Is Your Team Whole Brained?
As much as our culture may romanticise the idea of the lone-wolf, humans are social creatures and we have always worked in teams. Teams bring massive value to our work, and are becoming more important and prominent in the contemporary workforce. Aside from the benefit of simply having more people working on the job, teams bring benefits through the mixing of ideas, talent and skills. The discussions that arise from contrasting ideas lead to synergy and better outcomes.
Leading organisations are already seeking to improve diversity in their workforce. Often though, these good intentions are implemented in ways that leave a lot to be desired...
For starters, there is minimal benefit in improving gender diversity if it is only done at an organisational level, and not at a team level. Often organisations will improve their headline gender diversity, but dig a little deeper and you will see, for example, that females may achieve equality or even dominance in the commercial arm of a business, but barely make and entrance into the technical teams. When this happens there is little mixing of ideas and may actually increase antagonism between areas of the business as it further highlights the differences.
Perhaps an even bigger issue, though, is the focus on gender and ethnic diversity at the expense of other forms of diversity. While improving gender and ethnic diversity is admirable and something I would encourage, it is focusing only on the more visible aspects of diversity. There will still be benefits of course, demographic diversity will bring different histories and experiences to the organisation, but a male and a female engineer that have been to the same schools, same university, and employed at the same company are likely to have very similar ways of thinking. To really benefit from diversity in teams, you need to get diversity in thinking—that’s what will promote dialogue and a contest of ideas to improve performance and outcomes.
A six year study at the US Forestry Centre demonstrated that only 30% of homogenous thinking-style teams achieved success, yet this increased to 70% when the teams were heterogeneous in terms of their thinking style.1
One way to look at thinking diversity is to use one of my favourite tools, the HBDI or Herrmann Brain Dominance Instrument and WBT or Whole Brain Thinking. Drawing on the science of brain specialisation, the tool provides a metaphorical representation of individual thinking styles. The tool has many layers to it, and can be rich in complexity, but for today’s purpose will look at the surface layer of the tool. At its most conceptual level, the tool provides four thinking styles shown below.
Each of these thinking styles bring benefits to a team and creates synergy from diversity. Your A Quadrant thinkers will bring you the technical expertise and analysis. B Quadrant thinkers are needed to keep the team organised and pay attention to the detailed work. C Quadrant thinkers will ensure that you consider your customers and stakeholders (and each other). And D Quadrant thinkers will innovate and connect the dots.

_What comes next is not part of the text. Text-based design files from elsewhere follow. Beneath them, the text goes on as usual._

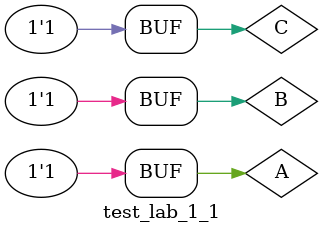
<source format=v>
`timescale 1ns / 1ps


module test_lab_1_1(

    );
    reg A;
    reg B;
    reg C;
    wire LED1;
    wire LED2;
    wire LED3;
    
    lab_1_1 dut(A,B,C,LED1,LED2,LED3);
    
    initial begin
        A=1'b0; B=1'b0; C=1'b0; #10;
        A=1'b0; B=1'b0; C=1'b1; #10;
        A=1'b0; B=1'b1; C=1'b0; #10;
        A=1'b0; B=1'b1; C=1'b1; #10;
        A=1'b1; B=1'b0; C=1'b0; #10;
        A=1'b1; B=1'b0; C=1'b1; #10;
        A=1'b1; B=1'b1; C=1'b0; #10;
        A=1'b1; B=1'b1; C=1'b1; #10;
    end
endmodule

</source>
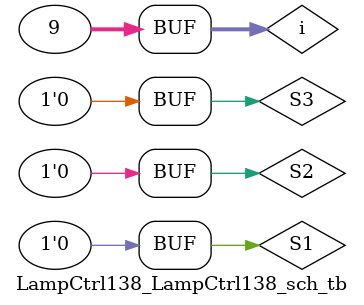
<source format=v>

`timescale 1ns / 1ps

module LampCtrl138_LampCtrl138_sch_tb();

// Inputs
   reg S3;
   reg S1;
   reg S2;

// Output
   wire F;

// Bidirs

// Instantiate the UUT
   LampCtrl138 UUT (
		.S3(S3), 
		.S1(S1), 
		.S2(S2), 
		.F(F)
   );
// Initialize Inputs
   //`ifdef auto_init
   integer i;   
		initial begin
		S3 = 0;
		S1 = 0;
		S2 = 0;
				for(i=0;i<=8;i=i+1)begin			{S3,S2,S1} <= i;			#50;		end	end
   //`endif
endmodule

</source>
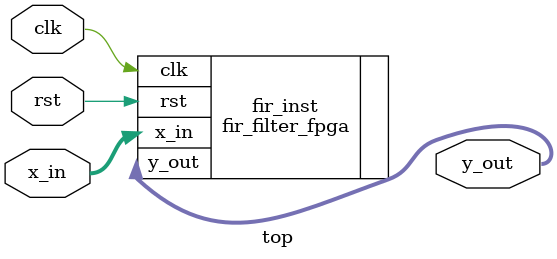
<source format=sv>
module top (
    input  wire clk,        // FPGA clock
    input  wire rst,        // Reset (button or switch)
    input  wire signed [15:0] x_in,   // Input sample
    output wire signed [31:0] y_out   // Filtered output
);

    // Instantiate FIR filter
    fir_filter_fpga fir_inst (
        .clk(clk),
        .rst(rst),
        .x_in(x_in),
        .y_out(y_out)
    );

endmodule

</source>
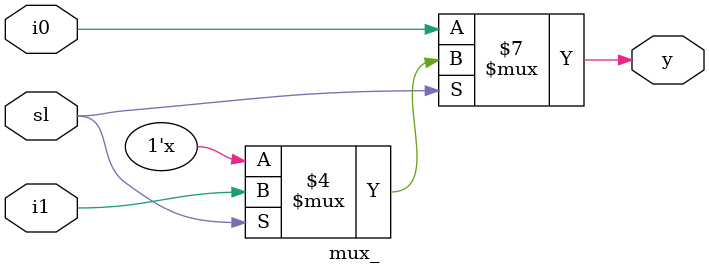
<source format=sv>
module d_latch (
    input d,clk,rst,
    output w1,q,qn 
);
wire w2;
assign qn=~q;
mux_ m1 (d,w1,clk,w1);
mux_ m2 (w1,w2,~clk,w2);
assign q=w2;
endmodule

module mux_(input i0,i1,sl,output reg y);
  always @(i0,i1,sl)
    begin 
      	   if(sl==0)	y<=i0;
      else if(sl==1)  	y<=i1;
    end
endmodule

</source>
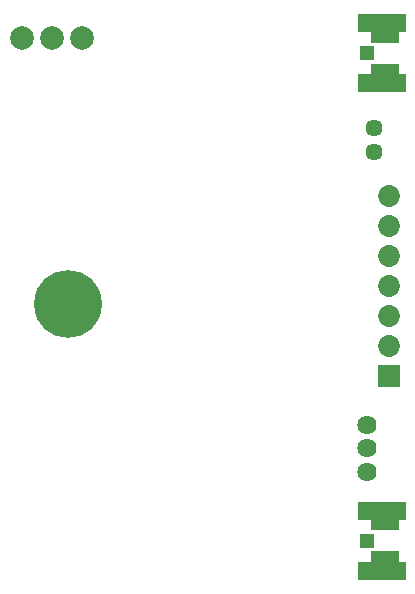
<source format=gbs>
G04 DipTrace 3.2.0.0*
G04 LFTlayout-BottomMask.gbs*
%MOIN*%
G04 #@! TF.FileFunction,Soldermask,Bot*
G04 #@! TF.Part,Single*
%ADD35R,0.16X0.06*%
%ADD36C,0.057*%
%ADD37C,0.064*%
%ADD44C,0.07874*%
%ADD101C,0.226*%
%ADD105R,0.092614X0.047339*%
%ADD107R,0.047339X0.04537*%
%ADD115C,0.072929*%
%ADD117R,0.072929X0.072929*%
%FSLAX26Y26*%
G04*
G70*
G90*
G75*
G01*
G04 BotMask*
%LPD*%
D117*
X1819016Y1119016D3*
D115*
Y1219016D3*
Y1319016D3*
Y1419016D3*
Y1519016D3*
Y1619016D3*
Y1719016D3*
D35*
X1794016Y469016D3*
Y669016D3*
Y2094016D3*
Y2294016D3*
D36*
X1769016Y1944016D3*
Y1865276D3*
D37*
X1744016Y956516D3*
Y877776D3*
Y799036D3*
D107*
Y2194016D3*
D105*
X1803880Y2252087D3*
Y2135945D3*
D107*
X1744016Y569016D3*
D105*
X1803880Y627087D3*
Y510945D3*
D101*
X748347Y1358583D3*
D44*
X694016Y2244016D3*
X794016D3*
X594016D3*
M02*

</source>
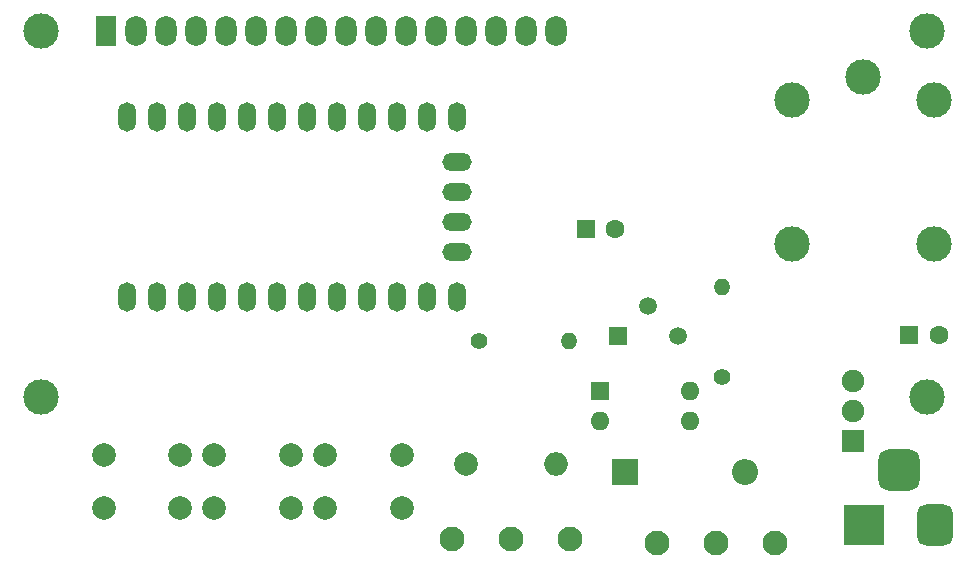
<source format=gbr>
%TF.GenerationSoftware,KiCad,Pcbnew,(6.0.0)*%
%TF.CreationDate,2022-02-01T13:32:59+07:00*%
%TF.ProjectId,egg_pro_mini,6567675f-7072-46f5-9f6d-696e692e6b69,rev?*%
%TF.SameCoordinates,Original*%
%TF.FileFunction,Soldermask,Bot*%
%TF.FilePolarity,Negative*%
%FSLAX46Y46*%
G04 Gerber Fmt 4.6, Leading zero omitted, Abs format (unit mm)*
G04 Created by KiCad (PCBNEW (6.0.0)) date 2022-02-01 13:32:59*
%MOMM*%
%LPD*%
G01*
G04 APERTURE LIST*
G04 Aperture macros list*
%AMRoundRect*
0 Rectangle with rounded corners*
0 $1 Rounding radius*
0 $2 $3 $4 $5 $6 $7 $8 $9 X,Y pos of 4 corners*
0 Add a 4 corners polygon primitive as box body*
4,1,4,$2,$3,$4,$5,$6,$7,$8,$9,$2,$3,0*
0 Add four circle primitives for the rounded corners*
1,1,$1+$1,$2,$3*
1,1,$1+$1,$4,$5*
1,1,$1+$1,$6,$7*
1,1,$1+$1,$8,$9*
0 Add four rect primitives between the rounded corners*
20,1,$1+$1,$2,$3,$4,$5,0*
20,1,$1+$1,$4,$5,$6,$7,0*
20,1,$1+$1,$6,$7,$8,$9,0*
20,1,$1+$1,$8,$9,$2,$3,0*%
G04 Aperture macros list end*
%ADD10C,1.400000*%
%ADD11O,1.400000X1.400000*%
%ADD12C,2.000000*%
%ADD13O,2.000000X2.000000*%
%ADD14O,1.500000X2.500000*%
%ADD15O,2.500000X1.500000*%
%ADD16R,1.910000X1.910000*%
%ADD17C,1.910000*%
%ADD18C,3.000000*%
%ADD19R,1.800000X2.600000*%
%ADD20O,1.800000X2.600000*%
%ADD21R,3.500000X3.500000*%
%ADD22RoundRect,0.750000X0.750000X1.000000X-0.750000X1.000000X-0.750000X-1.000000X0.750000X-1.000000X0*%
%ADD23RoundRect,0.875000X0.875000X0.875000X-0.875000X0.875000X-0.875000X-0.875000X0.875000X-0.875000X0*%
%ADD24R,1.500000X1.500000*%
%ADD25C,1.500000*%
%ADD26C,2.100000*%
%ADD27R,2.200000X2.200000*%
%ADD28O,2.200000X2.200000*%
%ADD29R,1.600000X1.600000*%
%ADD30O,1.600000X1.600000*%
%ADD31C,1.600000*%
G04 APERTURE END LIST*
D10*
%TO.C,R2*%
X160900000Y-83910000D03*
D11*
X160900000Y-76290000D03*
%TD*%
D12*
%TO.C,SW3*%
X127320000Y-95010000D03*
X133820000Y-95010000D03*
X127320000Y-90510000D03*
X133820000Y-90510000D03*
%TD*%
%TO.C,R3*%
X139180000Y-91250000D03*
D13*
X146800000Y-91250000D03*
%TD*%
D14*
%TO.C,U2*%
X138430000Y-61870000D03*
X135890000Y-61870000D03*
X133350000Y-61870000D03*
X130810000Y-61870000D03*
X128270000Y-61870000D03*
X125730000Y-61870000D03*
X123190000Y-61870000D03*
X120650000Y-61870000D03*
X118110000Y-61870000D03*
X115570000Y-61870000D03*
X113030000Y-61870000D03*
X110490000Y-61870000D03*
X110490000Y-77110000D03*
X113030000Y-77110000D03*
X115570000Y-77110000D03*
X118110000Y-77110000D03*
X120650000Y-77110000D03*
X123190000Y-77110000D03*
X125730000Y-77110000D03*
X128270000Y-77110000D03*
X130810000Y-77110000D03*
X133350000Y-77110000D03*
X135890000Y-77110000D03*
X138430000Y-77110000D03*
D15*
X138430000Y-73300000D03*
X138430000Y-70760000D03*
X138430000Y-68220000D03*
X138430000Y-65680000D03*
%TD*%
D16*
%TO.C,U3*%
X172008000Y-89350000D03*
D17*
X172008000Y-86800000D03*
X172008000Y-84250000D03*
%TD*%
D18*
%TO.C,DS1*%
X103231125Y-85645700D03*
X178229705Y-85645700D03*
X178230225Y-54645000D03*
X103231125Y-54645000D03*
D19*
X108730225Y-54645000D03*
D20*
X111270225Y-54645000D03*
X113810225Y-54645000D03*
X116350225Y-54645000D03*
X118890225Y-54645000D03*
X121430225Y-54645000D03*
X123970225Y-54645000D03*
X126510225Y-54645000D03*
X129050225Y-54645000D03*
X131590225Y-54645000D03*
X134130225Y-54645000D03*
X136670225Y-54645000D03*
X139210225Y-54645000D03*
X141750225Y-54645000D03*
X144290225Y-54645000D03*
X146830225Y-54645000D03*
%TD*%
D21*
%TO.C,J3*%
X172900000Y-96467500D03*
D22*
X178900000Y-96467500D03*
D23*
X175900000Y-91767500D03*
%TD*%
D24*
%TO.C,Q1*%
X152110000Y-80450000D03*
D25*
X154650000Y-77910000D03*
X157190000Y-80450000D03*
%TD*%
D10*
%TO.C,R1*%
X140330000Y-80830000D03*
D11*
X147950000Y-80830000D03*
%TD*%
D26*
%TO.C,J2*%
X155370000Y-97970000D03*
X160370000Y-97970000D03*
X165370000Y-97970000D03*
%TD*%
D27*
%TO.C,D1*%
X152640000Y-91930000D03*
D28*
X162800000Y-91930000D03*
%TD*%
D29*
%TO.C,U1*%
X150600000Y-85075000D03*
D30*
X150600000Y-87615000D03*
X158220000Y-87615000D03*
X158220000Y-85075000D03*
%TD*%
D26*
%TO.C,J1*%
X138060000Y-97620000D03*
X143060000Y-97620000D03*
X148060000Y-97620000D03*
%TD*%
D12*
%TO.C,SW1*%
X115030000Y-94990000D03*
X108530000Y-94990000D03*
X115030000Y-90490000D03*
X108530000Y-90490000D03*
%TD*%
%TO.C,SW2*%
X117900000Y-95000000D03*
X124400000Y-95000000D03*
X124400000Y-90500000D03*
X117900000Y-90500000D03*
%TD*%
D18*
%TO.C,K1*%
X172830000Y-58470000D03*
X166830000Y-72670000D03*
X178830000Y-72670000D03*
X178830000Y-60470000D03*
X166830000Y-60470000D03*
%TD*%
D29*
%TO.C,C3*%
X149364888Y-71380000D03*
D31*
X151864888Y-71380000D03*
%TD*%
D29*
%TO.C,C1*%
X176754888Y-80340000D03*
D31*
X179254888Y-80340000D03*
%TD*%
M02*

</source>
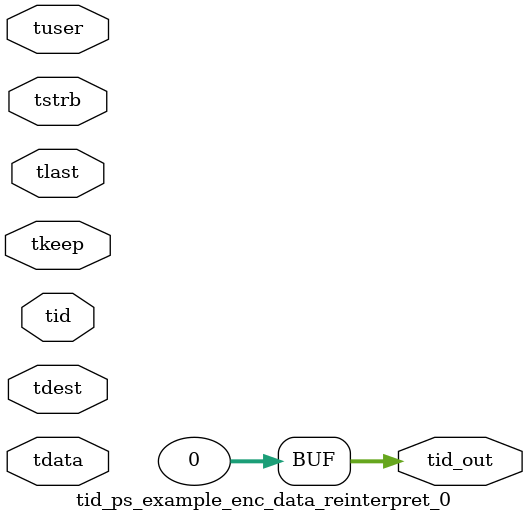
<source format=v>


`timescale 1ps/1ps

module tid_ps_example_enc_data_reinterpret_0 #
(
parameter C_S_AXIS_TID_WIDTH   = 1,
parameter C_S_AXIS_TUSER_WIDTH = 0,
parameter C_S_AXIS_TDATA_WIDTH = 0,
parameter C_S_AXIS_TDEST_WIDTH = 0,
parameter C_M_AXIS_TID_WIDTH   = 32
)
(
input  [(C_S_AXIS_TID_WIDTH   == 0 ? 1 : C_S_AXIS_TID_WIDTH)-1:0       ] tid,
input  [(C_S_AXIS_TDATA_WIDTH == 0 ? 1 : C_S_AXIS_TDATA_WIDTH)-1:0     ] tdata,
input  [(C_S_AXIS_TUSER_WIDTH == 0 ? 1 : C_S_AXIS_TUSER_WIDTH)-1:0     ] tuser,
input  [(C_S_AXIS_TDEST_WIDTH == 0 ? 1 : C_S_AXIS_TDEST_WIDTH)-1:0     ] tdest,
input  [(C_S_AXIS_TDATA_WIDTH/8)-1:0 ] tkeep,
input  [(C_S_AXIS_TDATA_WIDTH/8)-1:0 ] tstrb,
input                                                                    tlast,
output [(C_M_AXIS_TID_WIDTH   == 0 ? 1 : C_M_AXIS_TID_WIDTH)-1:0       ] tid_out
);

assign tid_out = {1'b0};

endmodule


</source>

When your team can draw on all four thinking styles, you will achieve better outcomes. The risk of group-think will decrease, but the potential for conflict can also increase so you will need to ensure you have strong team processes in place to ensure healthy working relationships and respect for diversity in thinking styles.
Chances are that as you are reading this you already have a team in place, so creating a new one of diverse individuals with different thinking styles isn’t feasible. So if you already have an established team and suspect that there is an under-representation of thinking styles, you can still use the model to get your team to approach challenges from each of the four quadrants. This may be challenging for them as it can feel unnatural and is not their usual style (think of doctors and engineers struggling with people skills, or academics struggling with administration and organisation), but approaching issues this way will lead to better outcomes. Use the walkaround below to help your team address business issues in a whole-brain way.
Going forward, think about how you can ensure that you embed Whole Brain Thinking in your strategic planning, decision making, and communication. Doing so will ensure that you are always making higher quality decisions.